Balaam isn’t a very good example of a faithful prophet, but the words he says are true for any prophet. In both examples, a prophet will say what God wants said and do what God wants done or he is not a true prophet of God.
Not everyone who claimed a word from the Lord was a true prophet. Jeremiah expressed God’s distain for those who claimed they spoke for the Lord, yet hadn’t heard a word He said. They would say, “Peace,” when God had said “Distress.” They would say, “Prosperity,” when God would say “Captivity.”
Jer 23:30-37 Therefore behold, I am against the prophets," declares the LORD, "who steal My words from each other. Behold, I am against the prophets," declares the LORD, "who use their tongues and declare, 'The Lord declares.' Behold, I am against those who have prophesied false dreams," declares the LORD, "and related them and led My people astray by their falsehoods and reckless boasting; yet I did not send them or command them, nor do they furnish this people the slightest benefit," declares the LORD. For you will no longer remember the oracle of the LORD, because every man's own word will become the oracle, and you have perverted the words of the living God, the LORD of hosts, our God. Thus you will say to that prophet…'What has the LORD spoken?'
The benefit of the prophet was to relay God’s word to the situation. The prophet’s word was of little or no value. God’s Word was the only true word and the only word with power to accomplish God’s purposes.
There is a unique way in which Elijah spoke in his prayer. He said: I have done this at Your word…, which was his response to what God had told him.
The tense of the verb Elijah used describes something that has already happened but affects things in the future. It’s comparable to how our salvation is described. We were saved, we are saved, we will be saved. A past action secures a future fulfillment.
For the prophets, once God has spoken, in their minds, it is as though it’s already been done. They could count on it as though they are speaking about it after it happened.
It’s like watching the rerun of a game where you already know who wins and you can say with confidence: watch – he’s going to hit a walk off home run.
Having done these things at Your word meant he was doing what God said would happen and announcing in advance what the outcome would be so when it did happen everyone would know it was God who did it.
What’s that got to do with us? We’re not prophets, and we know who God is. Yes, but the challenge is for us to expect, with the same confidence as a prophet, what God’s Word will do in our lives. 1Thess 2:13 For this reason we also constantly thank God that when you received the word of God which you heard from us, you accepted it not as the word of men, but for what it really is, the word of God, which also performs its work in you who believe.
“Yea, but I’m just an ordinary Christian.” An ordinary Christian has all the privileges and provisions of an extraordinary Christian.
There aren’t separate categories within Christianity. There is no select class within God’s family that gets greater benefits than others. God has leveled the playing field of faith. Believers – all who fit in that category – have the privilege of seeing the Word of God perform its work in their lives.
“Well, I haven’t been very faithful.” Our past doesn’t define us, our failures aren’t who we are, only what we will do with this moment.
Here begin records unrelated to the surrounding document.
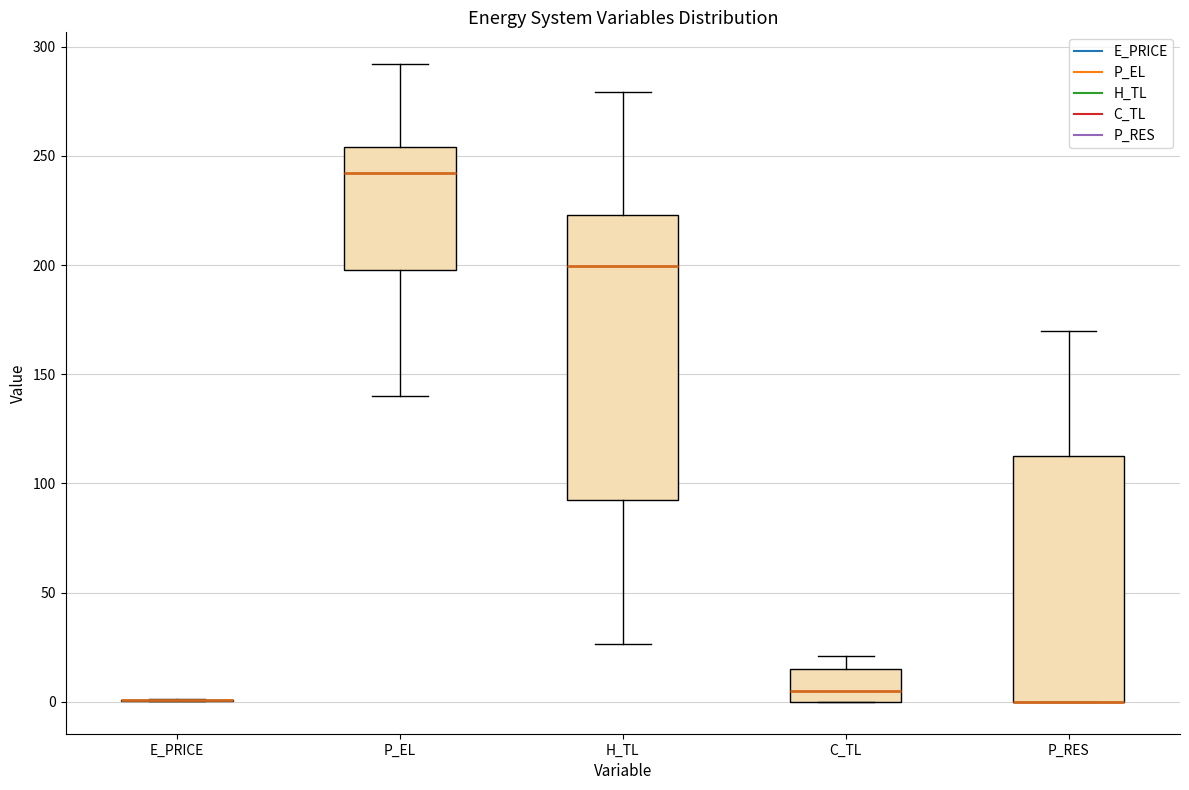

Reading left to right, read every box against the y-axis: the position of its median line, the range the box covers, and the ends of its whiskers. The values are not printed on the chart, so give them approximately, as read against the axis.

E_PRICE: box collapsed to a line at 0, whiskers 0 to 0
P_EL: median 240, box 200 to 255, whiskers 140 to 290
H_TL: median 200, box 90 to 225, whiskers 25 to 280
C_TL: median 5, box 0 to 15, whiskers 0 to 20
P_RES: median 0 (drawn on the box's lower edge), box 0 to 110, whiskers 0 to 170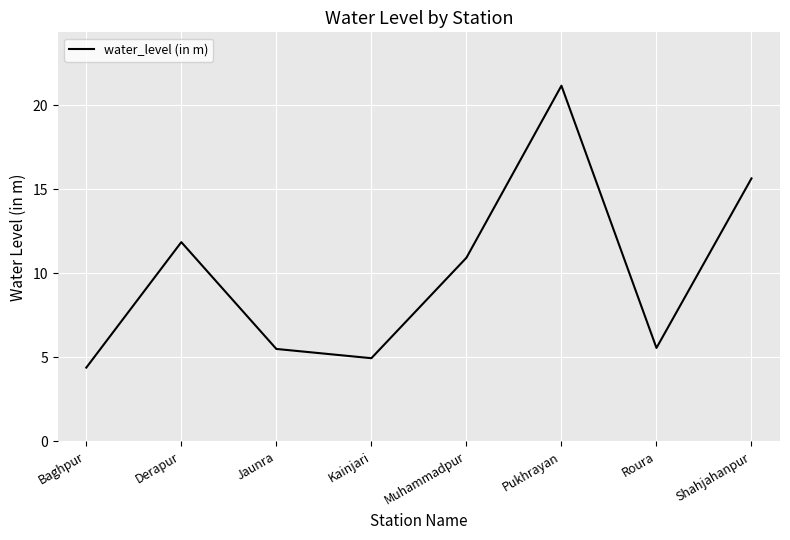

At which category does the data reach its first local peak?

Derapur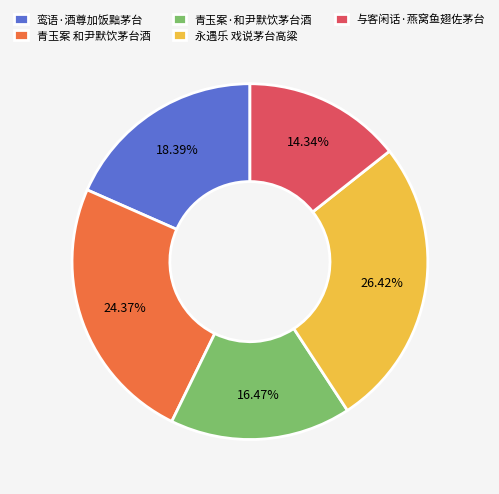

Does 青玉案·和尹默饮茅台酒 account for over 50% of the chart?

No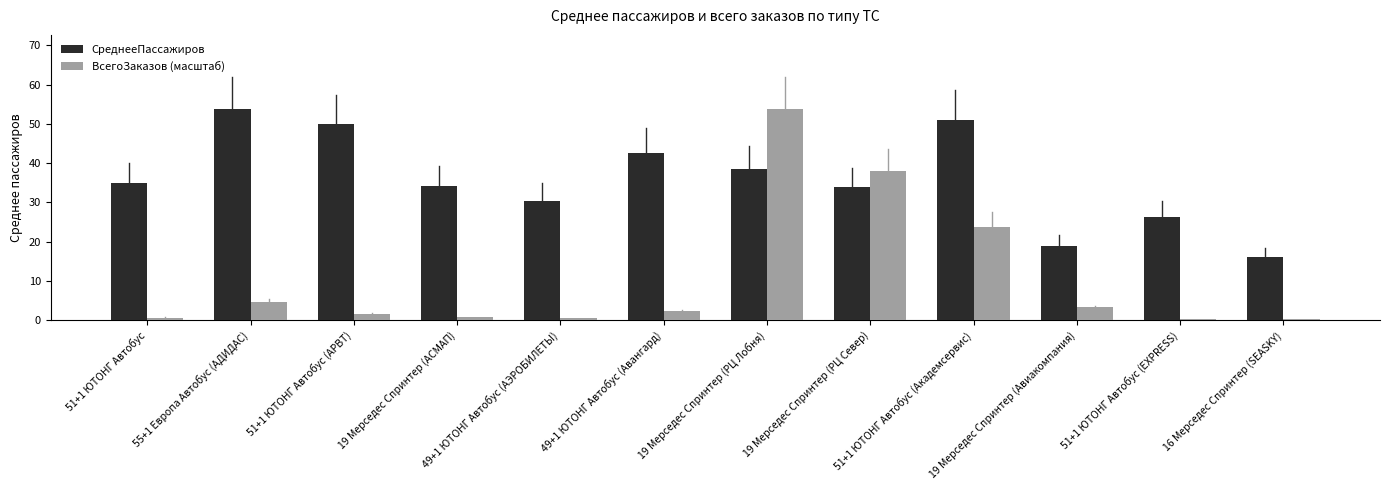

What is the total value across all series at 51+1 ЮТОНГ Автобус (АРВТ)?

51.6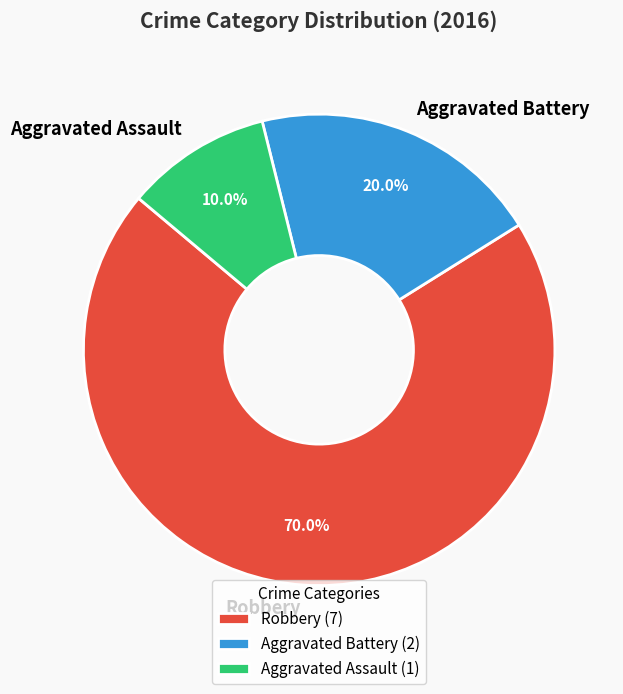

The Aggravated Assault slice represents 18% of the pie. True or false?

False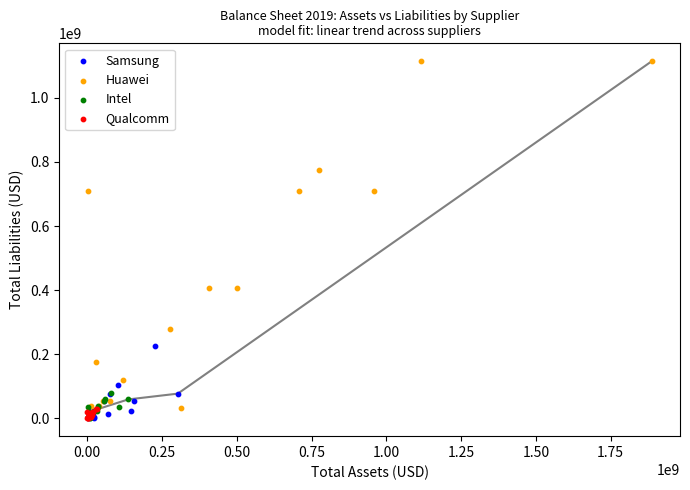

Which series reaches the maximum Y coordinate?

Huawei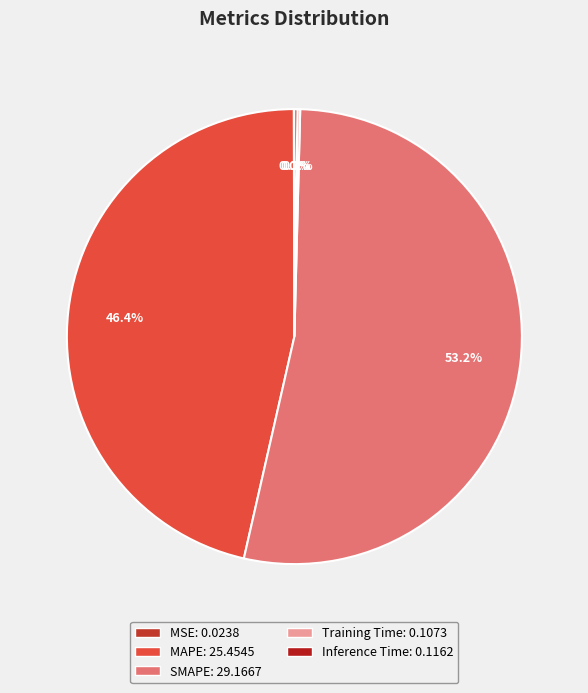

How many segments does this pie chart have?

5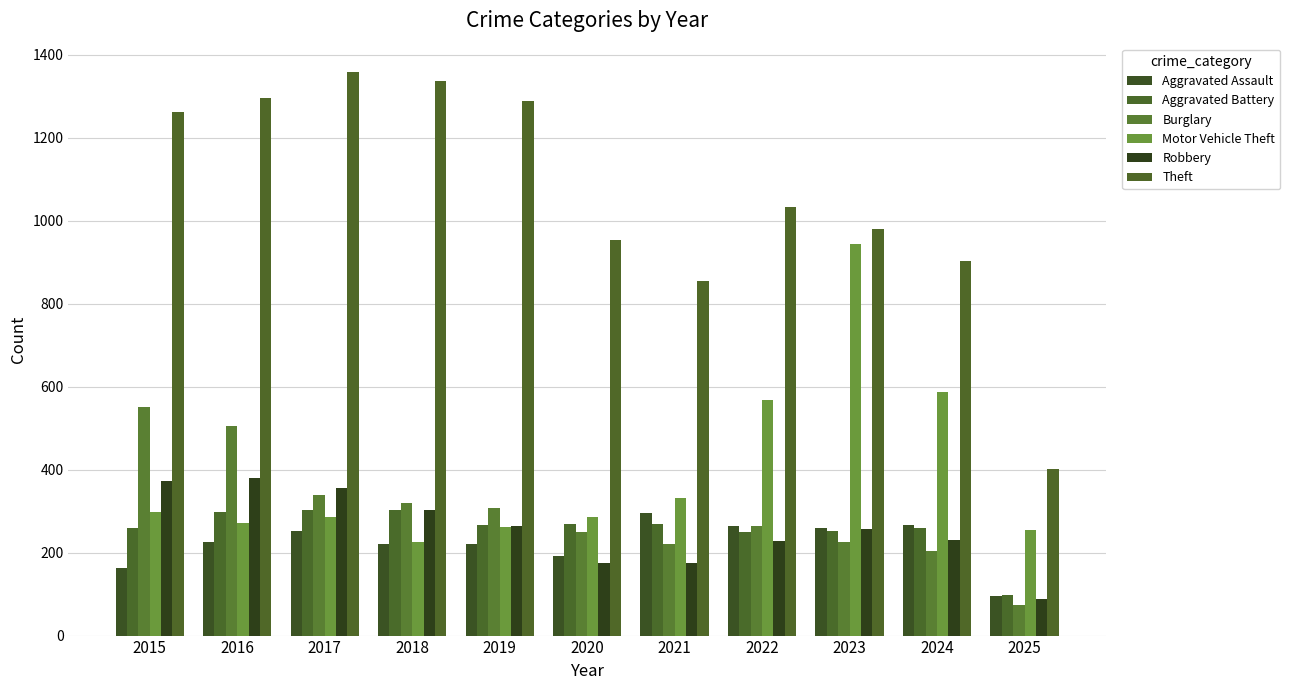

Count the number of categories in the chart.

11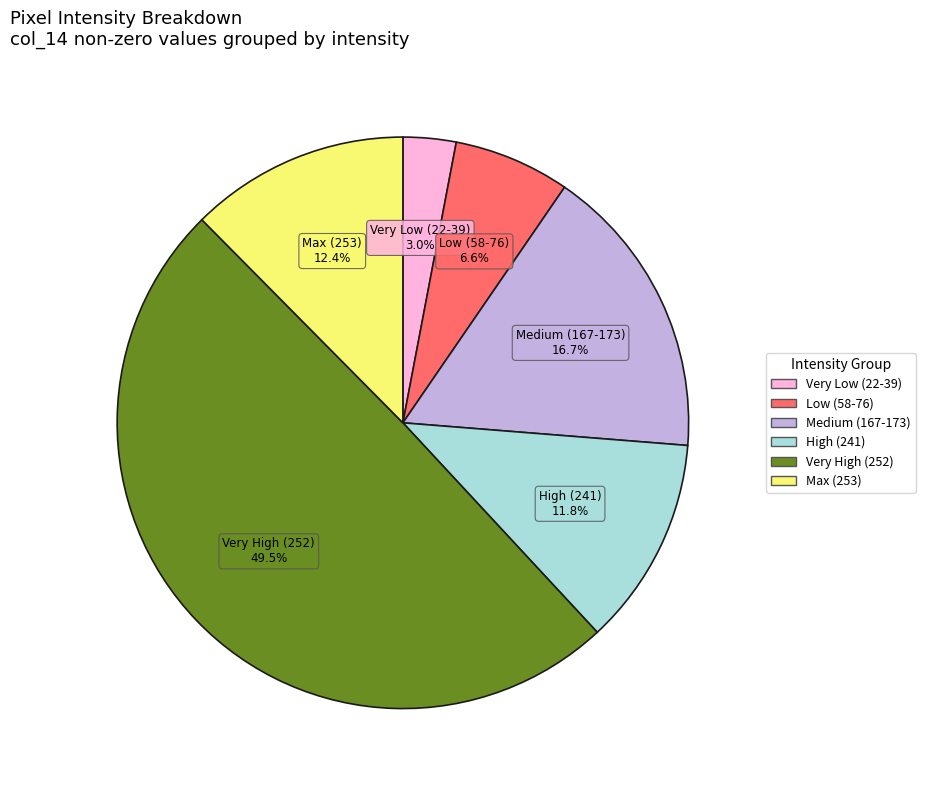

Does any single category account for the majority?

No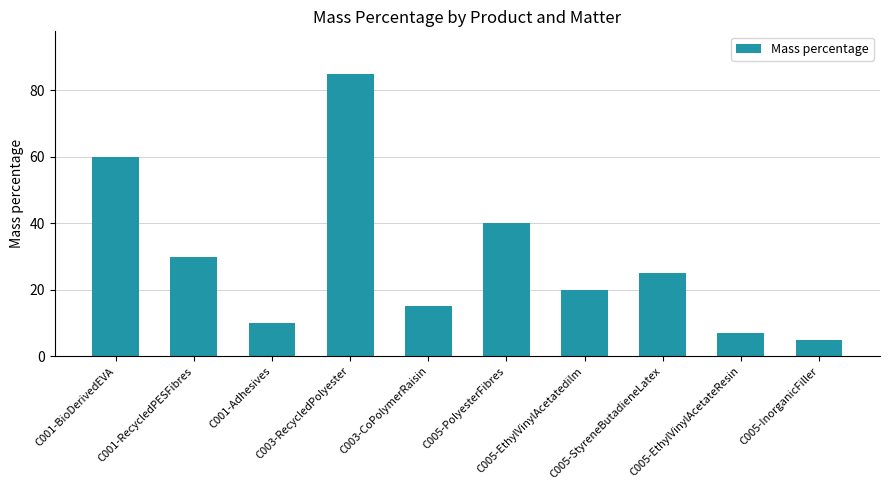

Does the chart contain any negative values?

No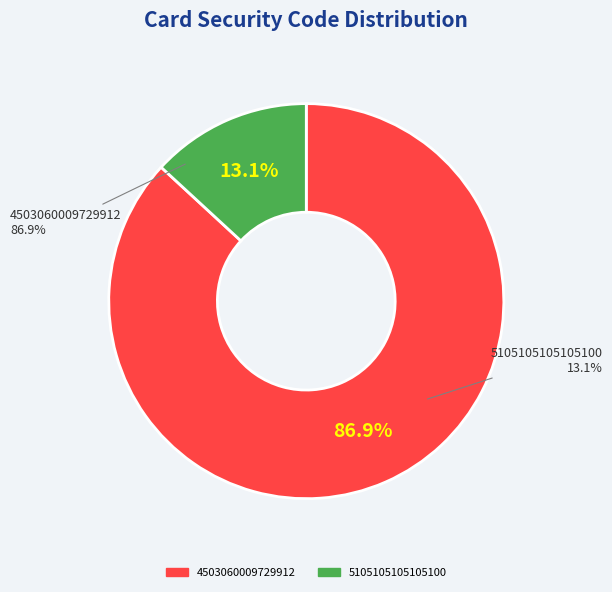

Does 4503060009729912 account for over 50% of the chart?

Yes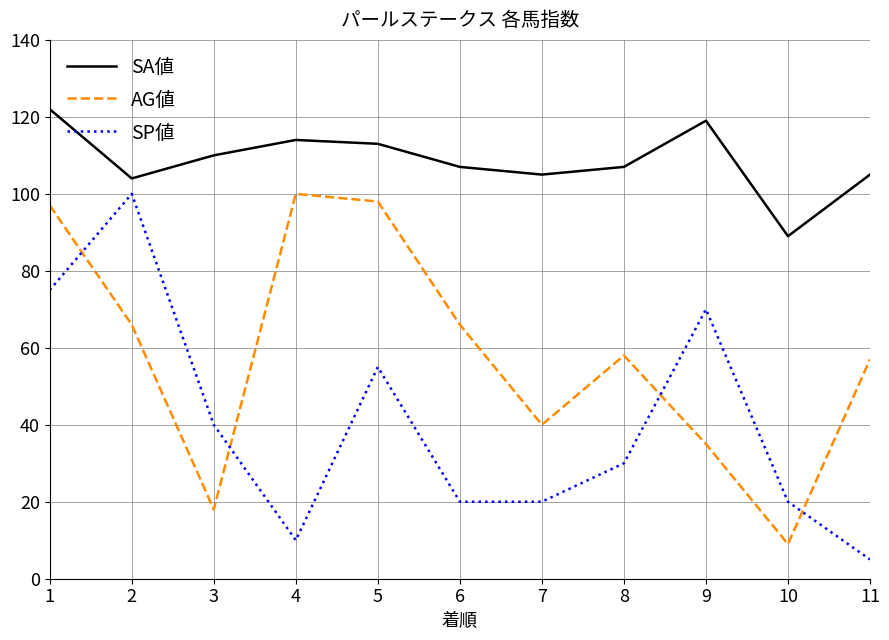

Between 7 and 9, which series saw the biggest shift?

SP値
Will we take God at His word? Will we stand on His promises as though they are already accomplished, our confidence found in what the Lord has said?
So, I can call down fire? Not unless God says call down fire. And if He does, you might want to stand back.
- Though we may not have the role of prophet, we each can have the audacious courage to trust God like a prophet.
- One advantage we have over the prophet is, we have the Words of God recorded in a Book.
- When we want to know what God would say about our situations, we can ask Him, open our Bibles and read His Word.
- The only thing that needs to be added would be our determination to stand on the promises we discover.